Questions to answer>
1/ In the passage on NBA drug suspensions, what did Mayo blame his 2011 positive test on?
2/ From the passage on NBA drug suspensions, set down the text between "A release from" and "station energy drink.", inclusive.
3/ Resume the passage on NBA drug suspensions, starting after its final sentence.

A release from the NBA said that the organization is prohibited from discussing details of the case under the league’s anti-drug program. Deadspin reported that Mayo was suspended for 10 games in 2011 after testing positive for performance-enhancing drugs, which he blamed on a gas station energy drink.

The league’s Collective Bargaining Agreement only allows the substance to be announced in cases of player bans or dismissals if it involves steroids or PEDs. Because Mayo’s substance of choice wasn’t announced, it can be assumed he tested positive for one of the league’s "drugs of abuse," according to Deadspin. These include PCP, opiates, LSD, cocaine, and amphetamines.

Prior to Mayo, there were 11 previous “disqualification” suspensions for drug use in the NBA dating back to 1986. The most recent one was former New Orleans Hornets center Chris Andersen, who received a two-year ban for testing positive in January 2006 for a drug of abuse. He spent a month in a Malibu treatment facility during his time off and made a triumphant return to his team in January 2008. Andersen won an NBA championship as part of the Miami Heat in 2013 and now plays for the Memphis Grizzlies.

Dataset extract>
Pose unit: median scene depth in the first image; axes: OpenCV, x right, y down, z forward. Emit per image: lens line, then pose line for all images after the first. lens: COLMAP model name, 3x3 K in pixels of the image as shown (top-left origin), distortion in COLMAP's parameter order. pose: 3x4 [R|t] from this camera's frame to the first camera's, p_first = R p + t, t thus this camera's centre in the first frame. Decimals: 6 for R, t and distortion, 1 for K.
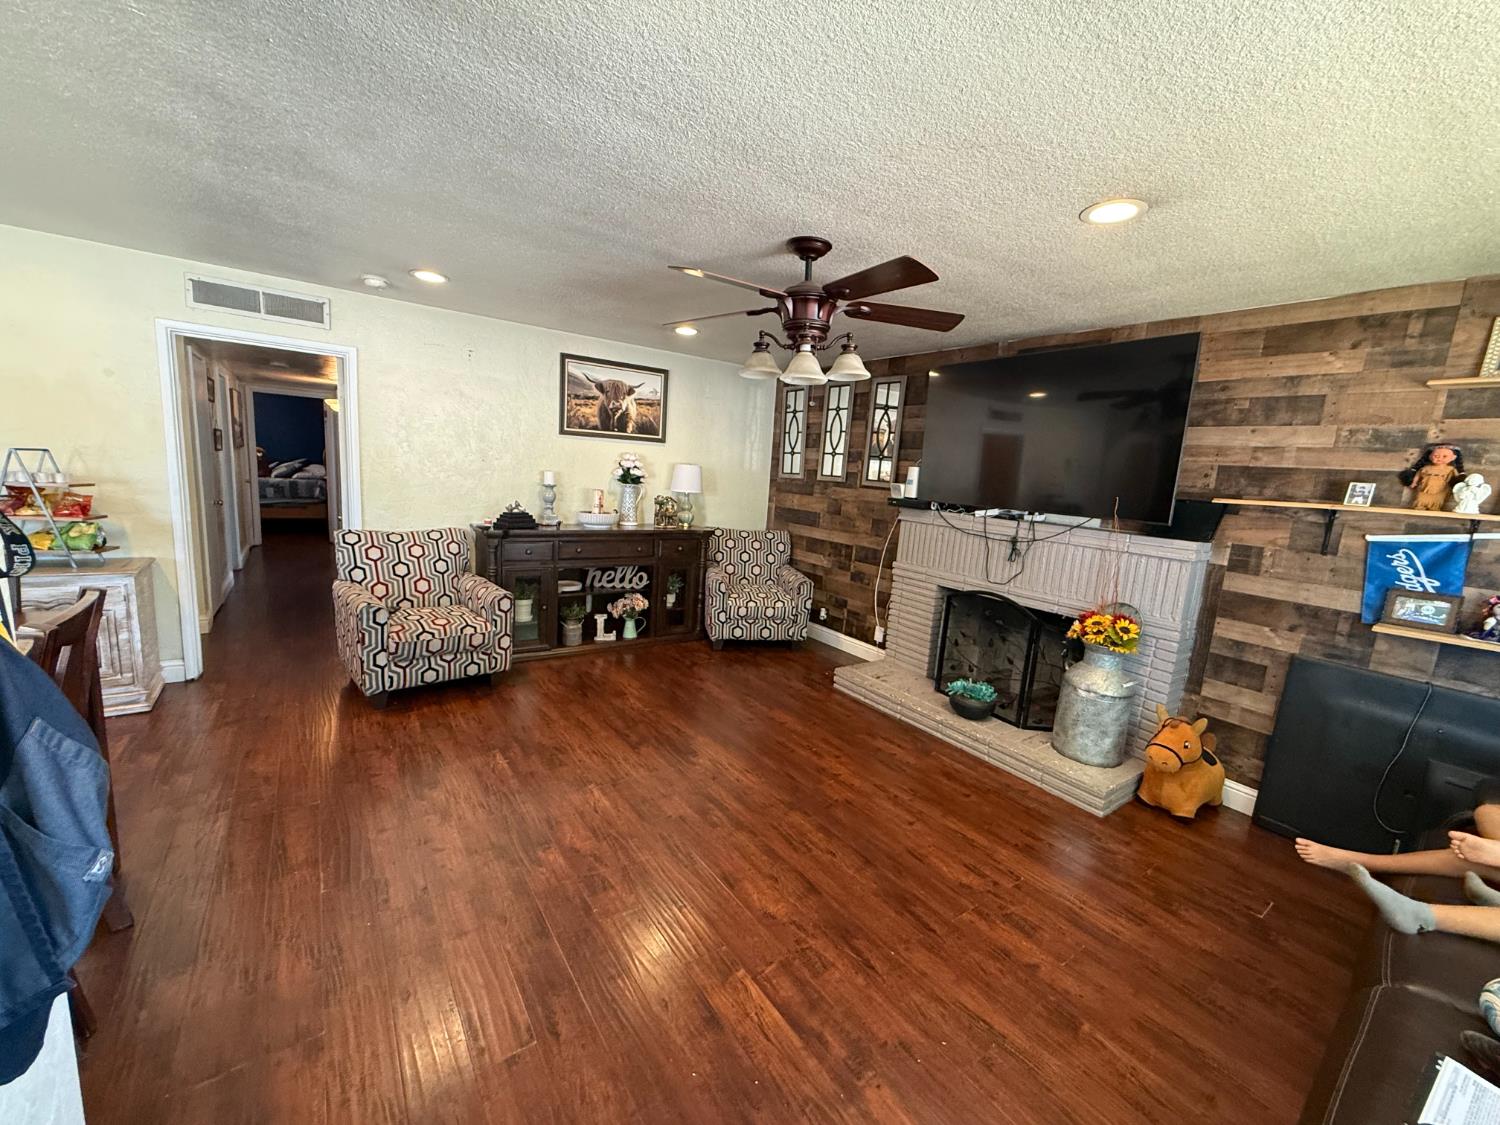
lens RADIAL K [[597.9, 0, 750.0], [0, 597.9, 562.5], [0, 0, 1]] dist [0.001017, -0.000057]
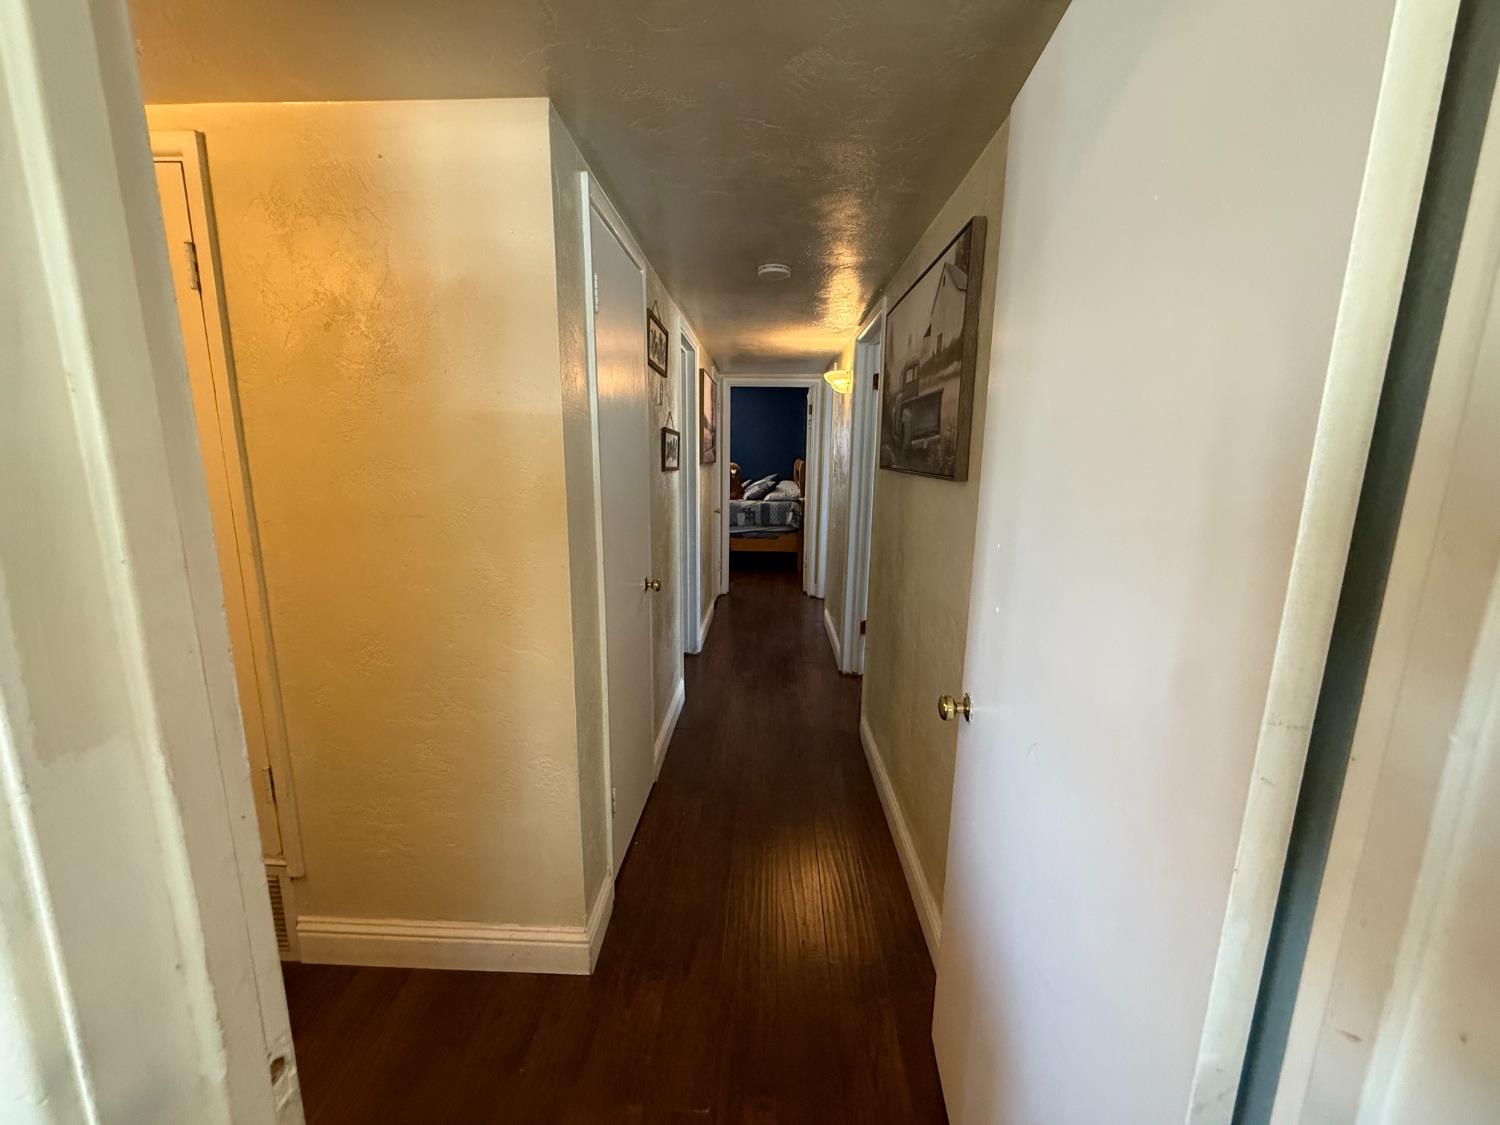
lens RADIAL K [[597.9, 0, 750.0], [0, 597.9, 562.5], [0, 0, 1]] dist [0.001017, -0.000057]
pose [[0.792141, 0.054126, -0.607934, -0.313719], [-0.056623, 0.998281, 0.015100, -0.073168], [0.607706, 0.022462, 0.793844, 0.386914]]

Responses for each task>
1/ A gas station energy drink.

2/
A release from the NBA said that the organization is prohibited from discussing details of the case under the league’s anti-drug program. Deadspin reported that Mayo was suspended for 10 games in 2011 after testing positive for performance-enhancing drugs, which he blamed on a gas station energy drink.

3/
The NBA is known for having one of the most stringent drug testing policies in pro sports, subjecting players to random tests without prior notice. They also began blood testing for Human Growth Hormone during the most recent season. Testing positive for HGH for any player results in a 20-game suspension, while a second violation yields a 45-game suspension and a third one results in a disqualification from the league.

However, some prominent figures spoke out against adding HGH to the list of banned substances. Dallas Mavericks owner Mark Cuban said in November 2013 to USA Today that the substance could help athletes recover from injuries and return to the court more quickly.

"The issue isn’t whether I think it should be used. The issue is that it has not been approved for such use,” he said at the time. “And one of the reasons it hasn't been approved is that there have not been studies done to prove the benefits of prescribing HGH for athletic rehabilitation or any injury rehabilitation that I'm aware of. The product has such a huge (public) stigma that no one wants to be associated with it."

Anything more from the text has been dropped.